My recent post down memory lane got me to thinking about eggs. In the post, I wrote about the first time I saw brown eggs.
In the comments of the post, I mentioned when we picked up the brown eggs at the farmhouse, the lady said she had to “clean them up” before giving them to us. As a young girl, it was news to me that eggs had to be “cleaned up.”
A reader commented that it was better to not clean the eggs as without the cleaning chemicals, the eggs could sit on the counter without refrigeration. This was news to me. What I know about eggs is that they come from a store, are lined up neatly in a carton where they are clean and white and all ready to be used.
But then I realized, well, I knew a little more than that.
I remembered that when I was growing up, in the 1960’s, our family had an “egg lady.”
The “egg lady” came every Saturday afternoon, usually around 4 pm.
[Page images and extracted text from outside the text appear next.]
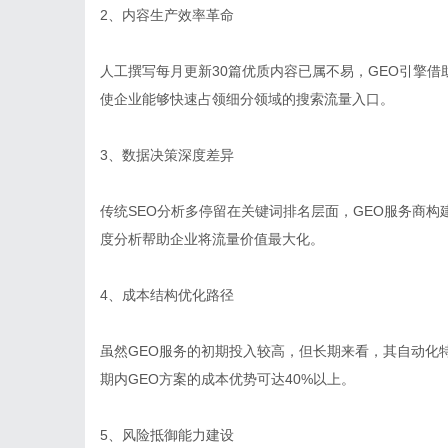
2、内容生产效率革命
人工撰写每月更新30篇优质内容已属不易，GEO引擎借
使企业能够快速占领细分领域的搜索流量入口。
3、数据决策深度差异
传统SEO分析多停留在关键词排名层面，GEO服务商
度分析帮助企业将流量价值最大化。
4、成本结构优化路径
虽然GEO服务的初期投入较高，但长期来看，其自动化
期内GEO方案的成本优势可达40%以上。
5、风险抵御能力建设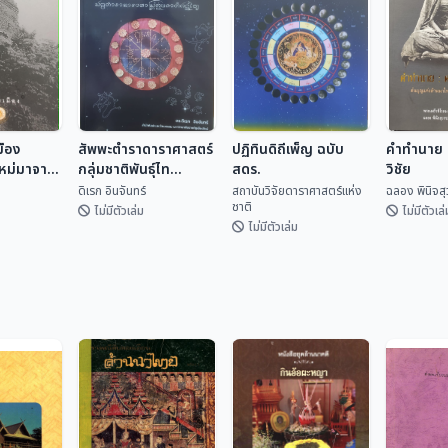
มือง
สัพพะตำราดาราศาสตร์
ปฏิทินดิถีเพ็ญ ฉบับ
คำทำนาย ค
ใหม่มาจาก
กลุ่มชาติพันธุ์ไท
สดร.
วิชัย
(ปริวรรตจากคัมภีร์ใบ
ดิเรก อินจันทร์
สถาบันวิจัยดาราศาสตร์แห่ง
ฉลอง พินิจส
ชาติ
ลานและพับสา)
ไม่มีตัวเล่ม
ไม่มีตัวเล่
ไม่มีตัวเล่ม
ปฏิทินดิถีเพ็ญ ฉบับ
มือง
สัพพะตำรา
สดร.
คำทำนาย 
ใหม่มา
ดาราศาสตร์กลุ่ม
วิชัย
สถาบันวิจัยดารา
ชาติพันธุ์ไท (ปริวรรต
เทศ
ดิเรก อินจันทร์
ศาสตร...
ฉลอง พิน
จากคัมภีร์ใบลานและ
พับสา)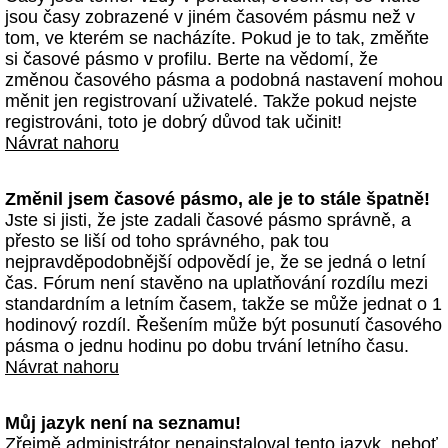
jsou časy zobrazené v jiném časovém pásmu než v
tom, ve kterém se nacházíte. Pokud je to tak, změňte
si časové pásmo v profilu. Berte na vědomí, že
změnou časového pásma a podobná nastavení mohou
měnit jen registrovaní uživatelé. Takže pokud nejste
registrováni, toto je dobrý důvod tak učinit!
Návrat nahoru
Změnil jsem časové pásmo, ale je to stále špatně!
Jste si jisti, že jste zadali časové pásmo správně, a
přesto se liší od toho správného, pak tou
nejpravděpodobnější odpovědí je, že se jedná o letní
čas. Fórum není stavěno na uplatňování rozdílu mezi
standardním a letním časem, takže se může jednat o 1
hodinový rozdíl. Řešením může být posunutí časového
pásma o jednu hodinu po dobu trvání letního času.
Návrat nahoru
Můj jazyk není na seznamu!
Zřejmě administrátor nenainstaloval tento jazyk, neboť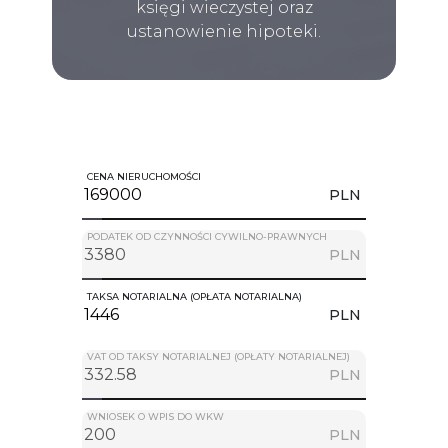
księgi wieczystej oraz
ustanowienie hipoteki.
CENA NIERUCHOMOŚCI
PLN
PODATEK OD CZYNNOŚCI CYWILNO-PRAWNYCH
PLN
TAKSA NOTARIALNA (OPŁATA NOTARIALNA)
PLN
VAT OD TAKSY NOTARIALNEJ (OPŁATY NOTARIALNEJ)
PLN
WNIOSEK O WPIS DO WKW
PLN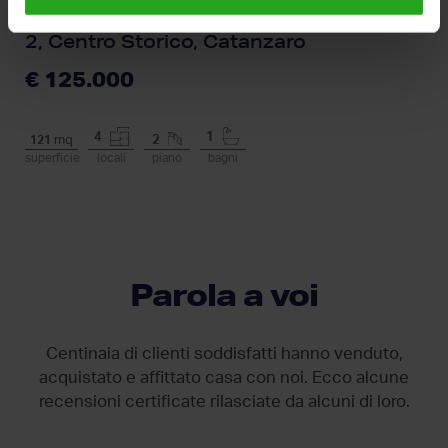
Quadrilocale in vendita, Discesa Cavour
2, Centro Storico, Catanzaro
€ 125.000
4
1
121
mq
2
superficie
locali
piano
bagni
Parola a voi
Centinaia di clienti soddisfatti hanno venduto,
acquistato e affittato casa con noi. Ecco alcune
recensioni certificate rilasciate da
alcuni di loro.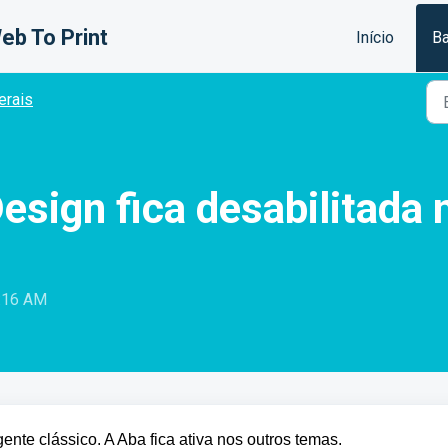
eb To Print
Início
Ba
erais
esign fica desabilitada 
8:16 AM
gente clássico. A Aba fica ativa nos outros temas.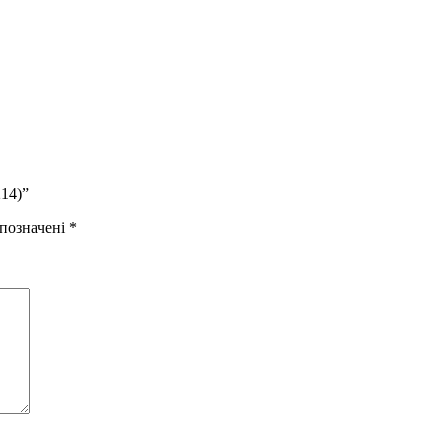
14)”
 позначені
*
I can’t remember if she drove a van or a station wagon. I never even learned her name, but I can still see her in my mind’s eye. If I remember right, my mom once told me she lived across the river, somewhere in Illinois.
Each week she brought us six dozen eggs. We needed that many as we had six kids in our family. I remember my mom would pay her in cash, unzipping her small leather coin purse to add the change needed to the one dollar bills laying on the table to come up with the exact amount. The “egg lady” would scribble something down on a small piece of paper and possibly confirm next week’s order. I guess that was her bookkeeping.
It was an “event” when the “egg lady” came. I would run downstairs upon her arrival and get the empty cartons out of our old Kelvin refrigerator which had the rounded corners. The Kelvin had a drawer on the bottom which pivoted open where my mom stashed the empty cartons. See, we were recycling even before it was the thing to do. We recycled other things, too, like clothes; although, back then we called them hand-me-downs.
Once I got the cartons, I would sit in the kitchen to watch the egg/money exchange between my mom and the egg lady. She always came to the back door and up the four steps into the kitchen where my mom was making dinner. I would watch the “egg lady” and was a bit fascinated by her. I think occasionally I may have asked her a question. I do remember her quick smile. It wasn’t but a moment, and then she would pick up the empty cartons, say a pleasant goodbye, and scurry out the back door to her next stop.
I’m not one to say the good ole days are always better than the here and now. But you know, it was pretty cool having an “egg lady.”
Is there an “egg lady” in your past?